Dataset records:

start

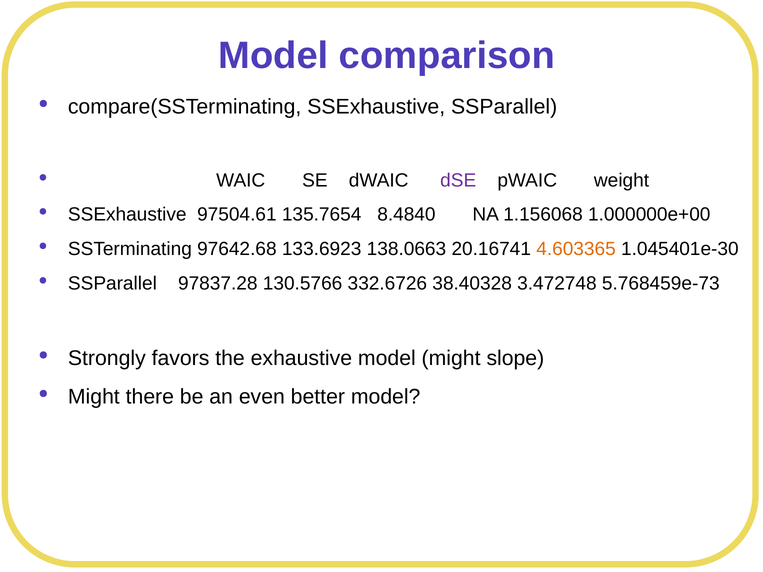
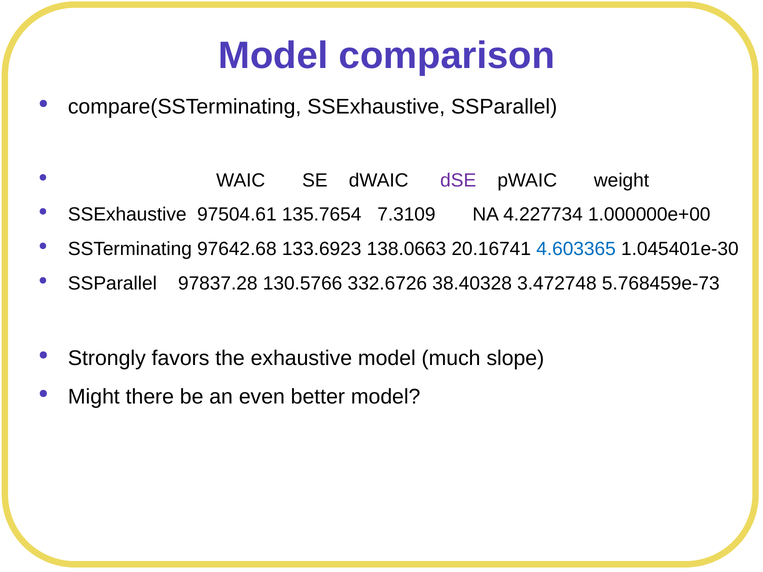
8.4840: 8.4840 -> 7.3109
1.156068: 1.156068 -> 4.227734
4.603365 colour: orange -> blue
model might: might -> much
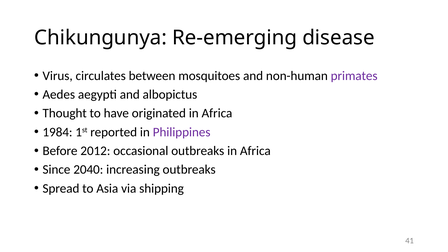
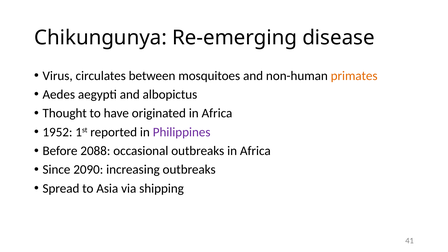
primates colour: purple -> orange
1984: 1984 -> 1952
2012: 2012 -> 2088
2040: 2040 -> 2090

end

## [What you are asked to do]
Put the lines of the data into a numbered list, starting at the line containing "primates colour: purple -> orange" and ending at the last line of the data, both included, and leave out any blank lines.

## [Written answer]
1. primates colour: purple -> orange
2. 1984: 1984 -> 1952
3. 2012: 2012 -> 2088
4. 2040: 2040 -> 2090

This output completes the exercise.